Storage – petabyte of lustre scratch, filling rapidly. NSF funded petaLibrary project. Different tiers for different sizes. TB for free, up to 100 TB subsidized, above that you have to buy. Using HFS to move older files that haven’t been accessed.
Data Management Support. data.colorado.edu – basic services with existing staffing. Teach researchers to develop business plans to build funding for data management services into funding plan.
Raj Bose from Columbia is talking about the new announcement of the Institute for Data Sciences and Engineering. Led by engineering faculty, but will bring in strengths of campus. Will bring in Journalism, Medical Center, Earth sciences, etc. 30 faculty in next five years, more later. Attracting faculty will be related to the computing infrastructure that’s available. Concentrating on centrally managed, scalable things.
Serge Goldstein from Princeton – an update on his Pay Once Store Endlessly – not enough time has passed to report yet. But what’s happened at Princeton with the availability of DataSpace (Archiving service) and the NSF data plan mandate? Data disposition for submitted NSF grants. 441 proposals since January. 333 have a data management plan. The rest are multi-institutional grants where the data management plan is submitted by another institution. A small number say they don’t have data to manage (training, outreach, etc). A majority of grants plan to store in existing repository (disciplinary) (24%) or on the researcher’s web site (30%). Hoping over time to convince those latter folks to put data into Dataspace, which provides a URL for them to link from. 17% will publish data as part of article. 21% will store data in their office. 13% will store in DataSpace.
Curt Hillegas from Princeton – new HPC Research Center. Leasing fiber on two paths to get to the data center, which is 3 miles away. Some researchers don’t want to locate the equipment that far away, due to latency. They’re measuring latency now. Lower density systems can be cooled with outside air when temperatures are low. 12,500 sq feet that will fit 408 racks.
Large storage system based of GPFS. About to replace that with 1.5 petabytes, also of GPFS. Scratch is a challenge – consistently full because researchers don’t want to manage the data. Trying to utilize management within GPFS to create a tiered system that will manage the data.
Trying to figure out tiers of security to advise IRB on what rules should be for handling very secure data.
Mairead Martin from Penn State is talking about Data Curation and Preservation.
It takes a lot of human capital to properly do data curation and preservation. We’ve been doing some preservation for systems for a long time, but now we’re talking about the bit level and data.
IN this space:
NSF DataNet: DataOne, Data Conservancy. Creating data models, metadata, cyberinsfrastructure.
Lockss, MetaArchive, Chronopolis, DPN
National Digital Stewardship Alliance
Univeristy of California Curation Center (UC3)
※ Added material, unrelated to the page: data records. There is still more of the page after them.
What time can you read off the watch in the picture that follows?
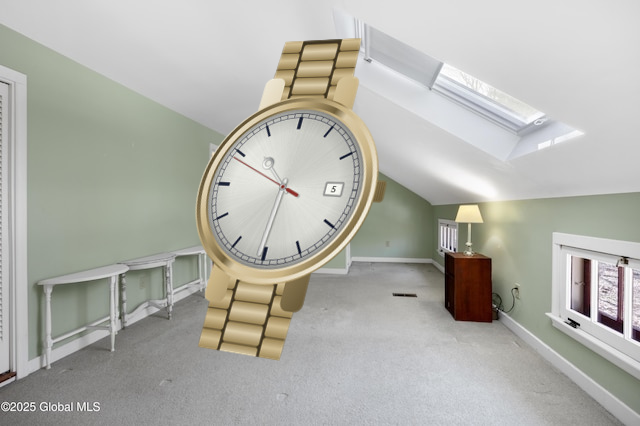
10:30:49
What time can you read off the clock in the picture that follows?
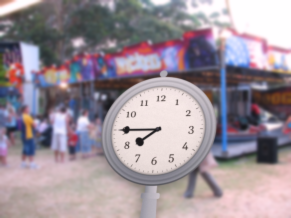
7:45
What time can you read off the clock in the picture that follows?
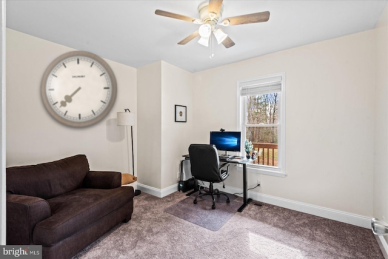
7:38
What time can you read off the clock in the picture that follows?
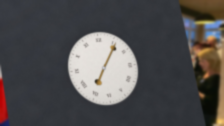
7:06
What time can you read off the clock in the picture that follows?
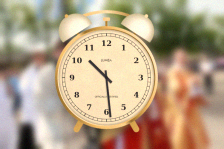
10:29
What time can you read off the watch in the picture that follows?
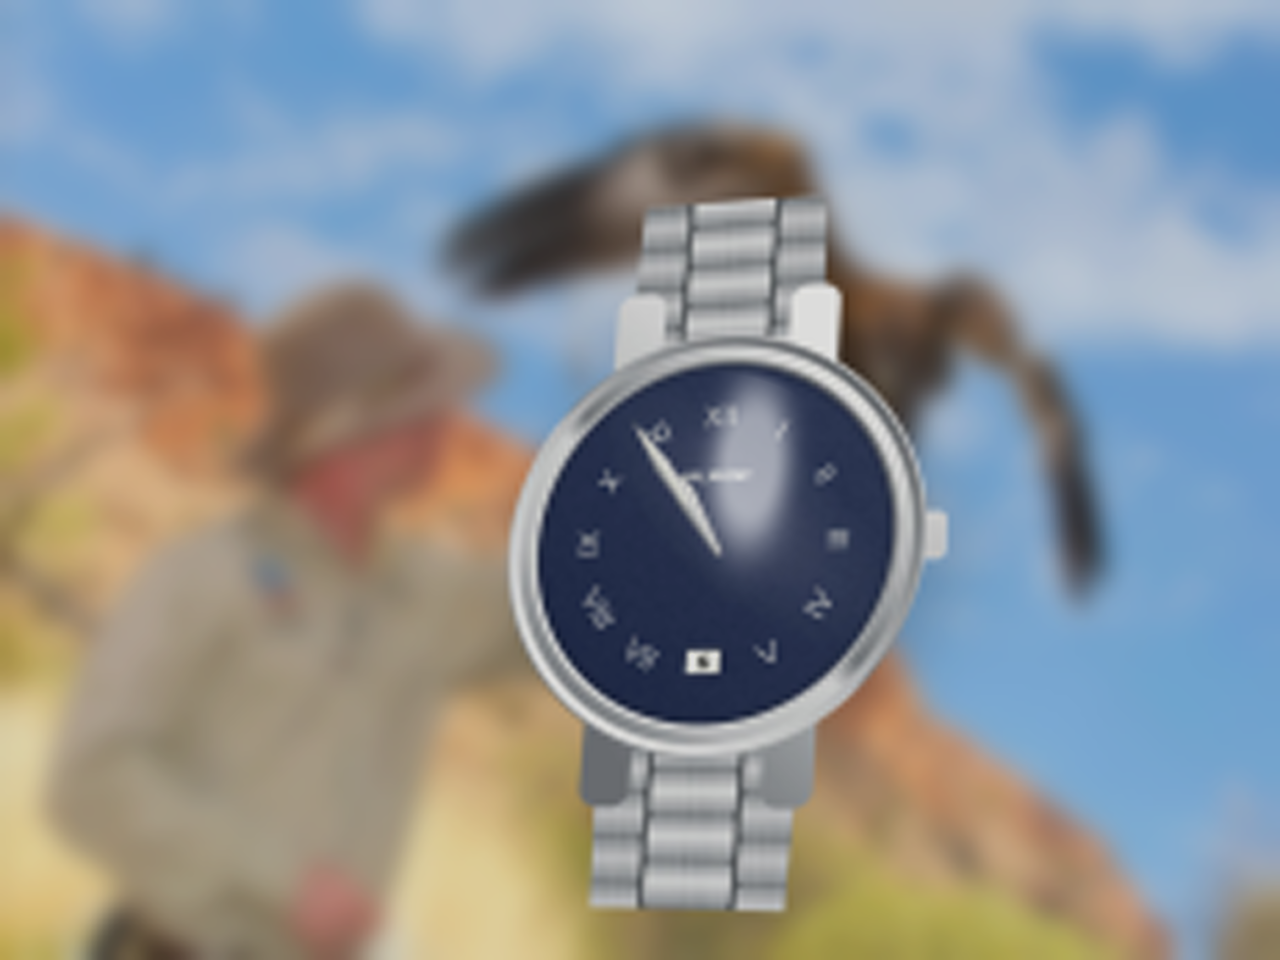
10:54
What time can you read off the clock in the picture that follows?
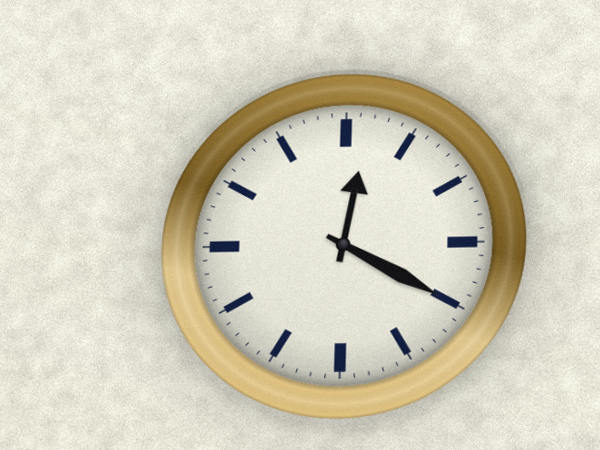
12:20
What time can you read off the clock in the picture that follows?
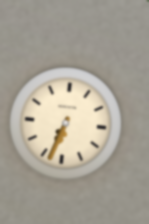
6:33
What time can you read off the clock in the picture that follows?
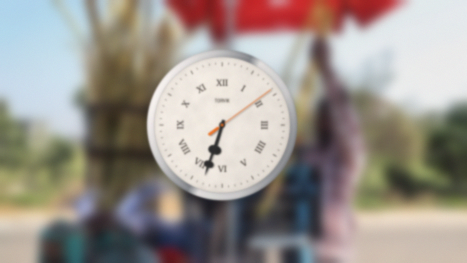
6:33:09
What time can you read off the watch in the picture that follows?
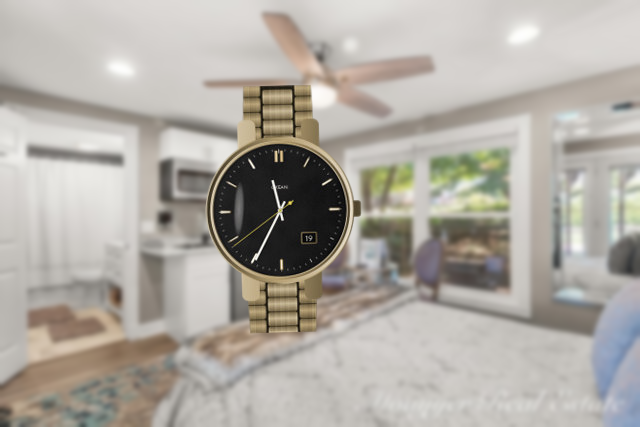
11:34:39
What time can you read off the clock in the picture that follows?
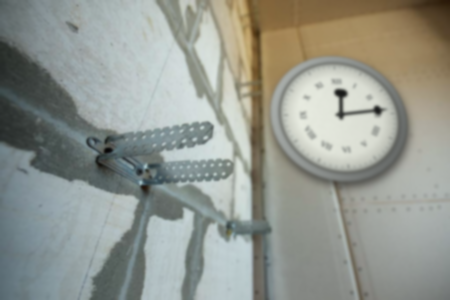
12:14
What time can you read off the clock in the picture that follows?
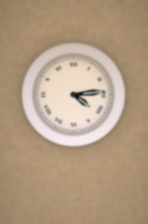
4:14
Johns Hopkins Sheridan Libraries (DataPub initiative – how do you link data storage with scholarly publication lifecycle?)
CurateCAMP – an unconference
Digital Curation Center UK
What does this mean for IT? Infrastructure provisioning (storage and archival storage – not just backup. Selection, appraisal; repository/DB platforms; access management). Coordinated service offering – so faculty know who to talk to. Sustainable service models – how do we pull that off? Collaboration with libraries, archives, information managers, research offices.
Whew! Quite a start to the day – on to the first break!